Saved data entries:
=-=-=-=-=
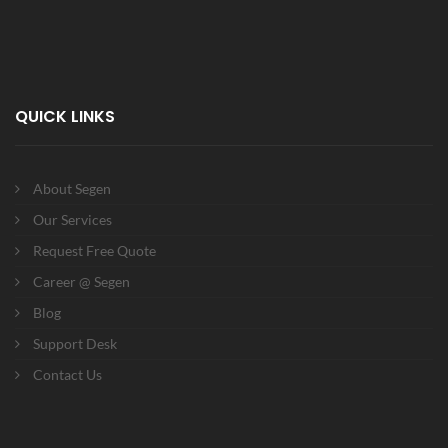
QUICK LINKS
About Segen
Our Services
Request Free Quote
Career @ Segen
Blog
Support Desk
Contact Us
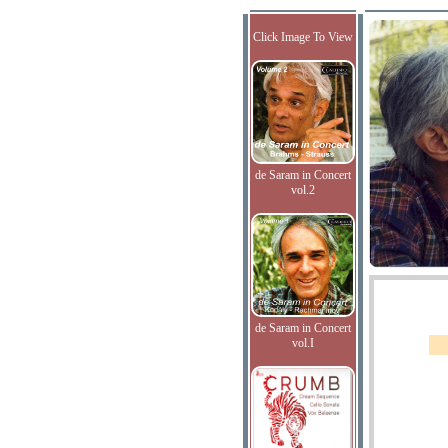
Click Image To View
de Saram in Concert
vol.2
de Saram in Concert
vol.I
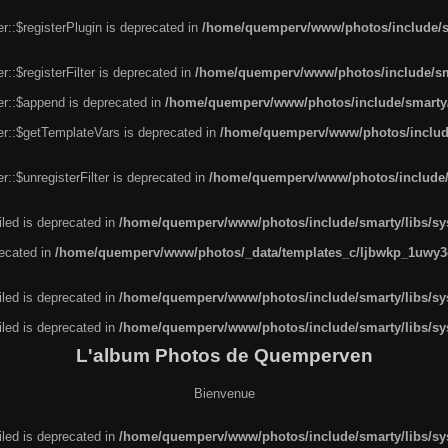
r::$registerPlugin is deprecated in
/home/quemperv/www/photos/include/sm
::$registerFilter is deprecated in
/home/quemperv/www/photos/include/sma
er::$append is deprecated in
/home/quemperv/www/photos/include/smarty/l
er::$getTemplateVars is deprecated in
/home/quemperv/www/photos/include/
::$unregisterFilter is deprecated in
/home/quemperv/www/photos/include/s
led is deprecated in
/home/quemperv/www/photos/include/smarty/libs/sys
recated in
/home/quemperv/www/photos/_data/templates_c/ljbwkp_1uwy3c
led is deprecated in
/home/quemperv/www/photos/include/smarty/libs/sys
led is deprecated in
/home/quemperv/www/photos/include/smarty/libs/sys
L'album Photos de Quemperven
Bienvenue
led is deprecated in
/home/quemperv/www/photos/include/smarty/libs/sys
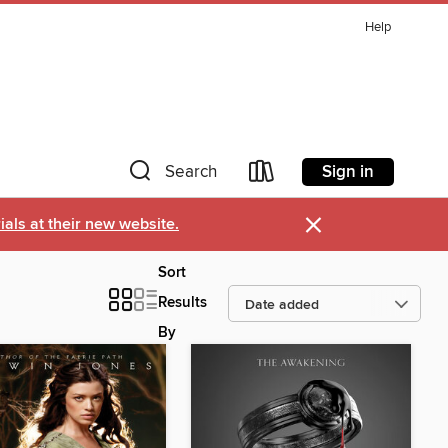
Help
Sign in
Search
×
als at their new website.
Sort
Results
By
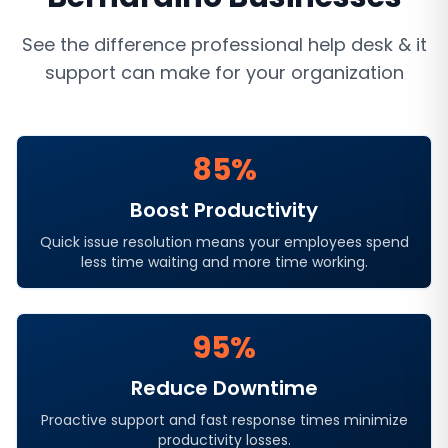
See the difference professional
help desk & it
support
can make for your organization
85%
Boost Productivity
Quick issue resolution means your employees spend
less time waiting and more time working.
95%
Reduce Downtime
Proactive support and fast response times minimize
productivity losses.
=-=-=-=-=
* What to do: Filter the records above for lines containing the word "your", and copy those lines.

* Response:
can make for your organization
Quick issue resolution means your employees spend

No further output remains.